David Felson Receives Carol Nachman Prize for Rheumatology

COM_felsonThis year’s Carol Nachman Prize for Rheumatology was awarded to David T. Felson, MD, PhD, professor of medicine and epidemiology at BUSM and BUSPH. The Prize is one of Germany’s highest honors and the most prestigious international award for research in rheumatology—the study of arthritis and other disorders of the joints, muscles and ligaments. Since 1972, the award recognizes outstanding research and innovation achievements, aimed at promoting clinical, therapeutic and experimental research in the field.

Felson’s research interests include understanding how to prevent and treat osteoarthritis (OA)—also known as degenerative joint disease or “wear and tear” arthritis. He is studying whether treatments for rheumatic diseases are effective and particularly in osteoarthritis, identifying risk factors for disease, testing treatments and characterizing MRI features of normal knees and knees with pain. He also studies outcome measurement (tests that objectively determine a patients’ baseline function at the beginning of treatment) in rheumatic disease and has focused in this work on rheumatoid arthritis trials.

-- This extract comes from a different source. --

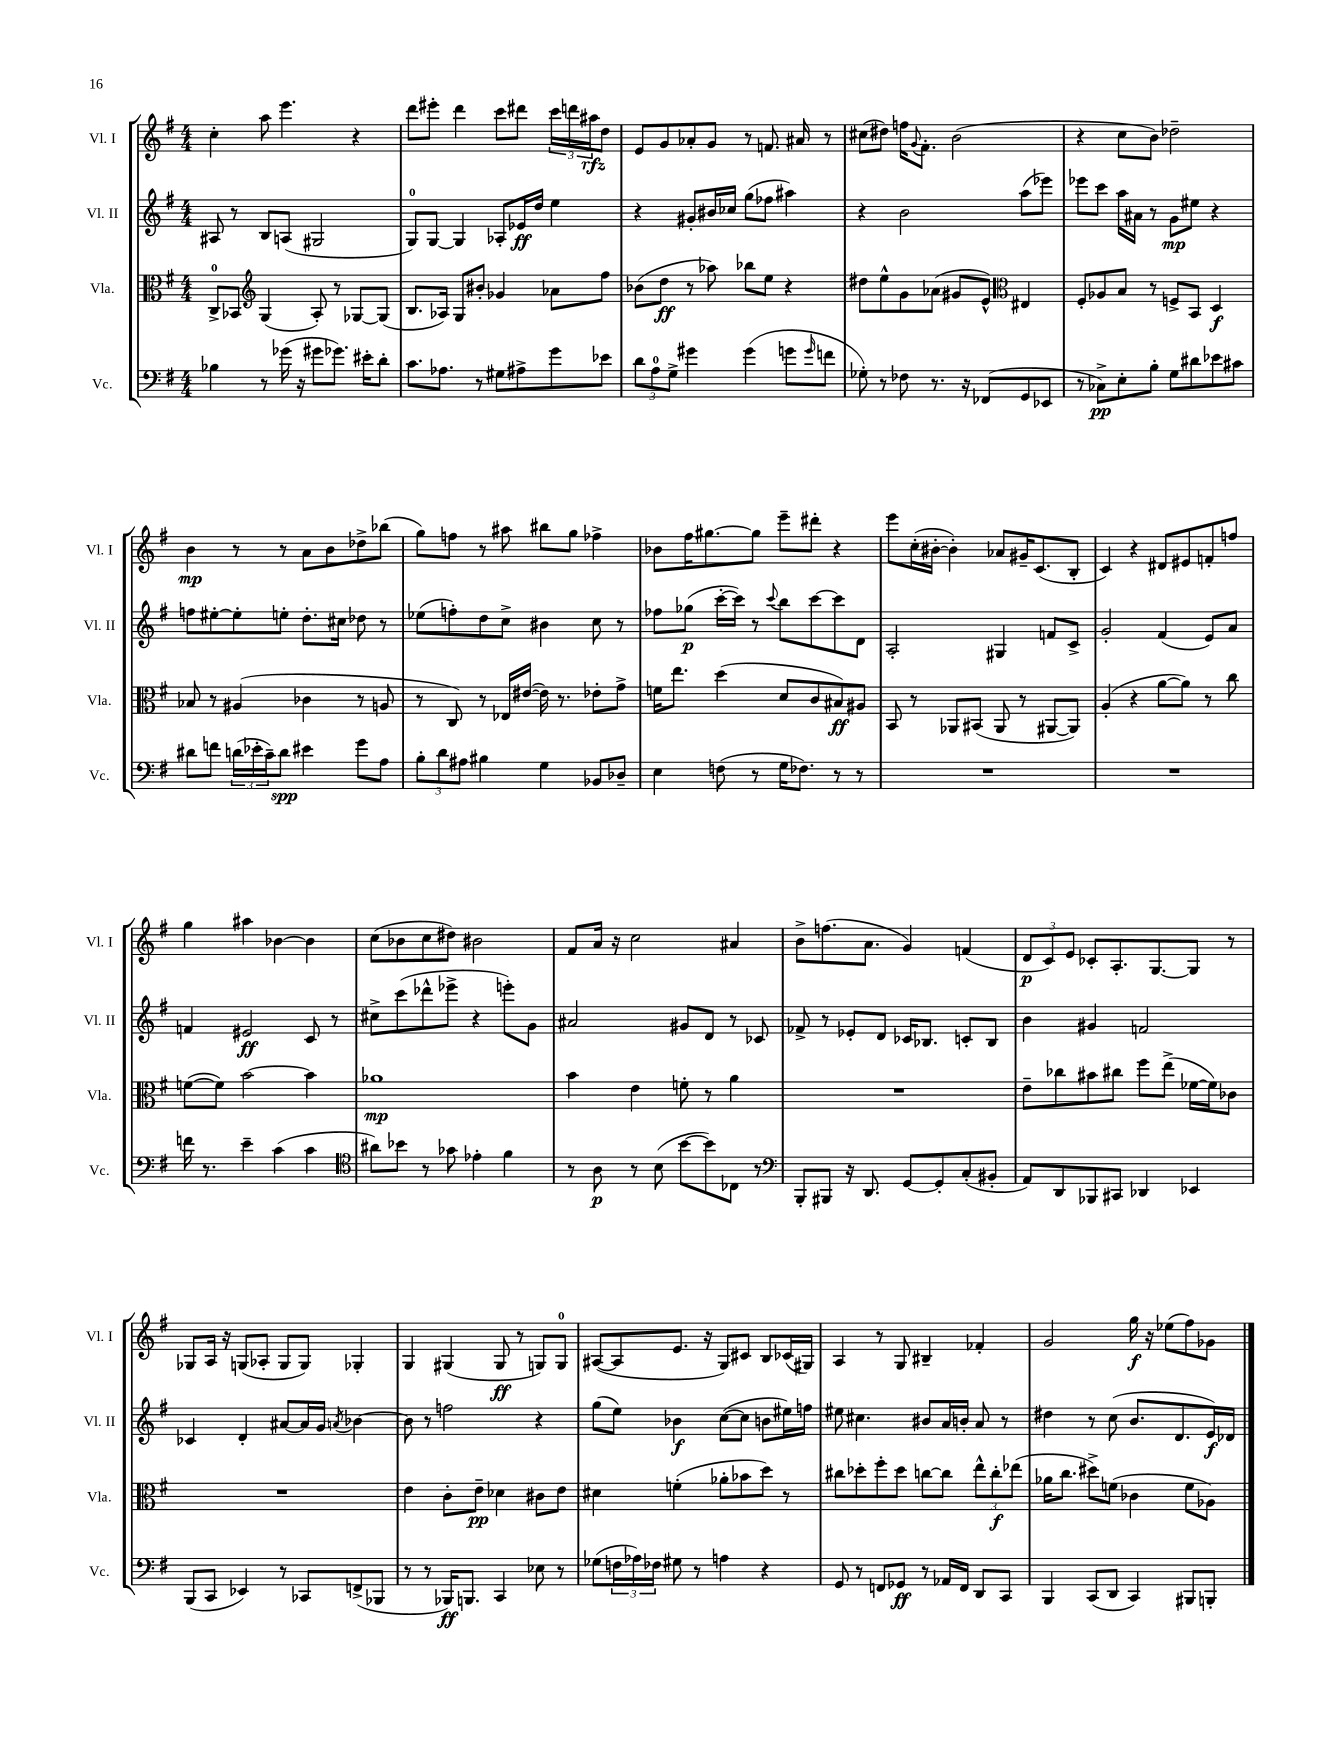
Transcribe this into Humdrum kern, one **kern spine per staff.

Felson led a series of major studies to identify prevalence, impact and risk factors for knee osteoarthritis (OA). In the Framingham Osteoarthritis Study, his group first documented that obesity increased the risk of OA and that weight loss could lessen that risk. The first to introduce magnetic resonance imaging in large scale studies, his group discovered that meniscal tears and other structural pathology were present in most middle-age and older persons regardless of knee pain. He inaugurated the study of structural correlates of joint pain, identifying for the first time that in OA, synovitis and bone marrow lesions cause pain and these structural findings have now emerged as targets of treatment.  Recent work from his group suggests that chronic alterations in the nervous system that enhance pain sensitivity affect most patients with OA pain.

Working with the FDA and rheumatology organizations, he also led the effort to standardize clinical trial outcome measurement in rheumatoid arthritis, creating the first core set of outcomes and coming up with the American College of Rheumatology definition of improvement (ACR20). This outcome standardization made it possible for the first time to gauge the relative efficacy of new drugs such as TNF inhibitors.

The recipient of numerous awards, Felson was the first non-basic scientist recipient of the Kunkel Young Investigator Award from the American College of Rheumatology, and from this same organization, he received its inaugural Clinical Research Award.

Felson graduated from Harvard College and received his MD from Johns Hopkins University. After a residency in internal medicine at Case Western Reserve, he trained in rheumatology at Boston University where he also received his MPH in epidemiology. He joined the BU faculty in 1984,  became a professor in 1994 and was appointed Chair of Clinical Epidemiology in 2001.  He is the Director of Training and Education for the Boston University Clinical Translational Science Institute and the Director of Clinical Epidemiology at Boston Medical Center.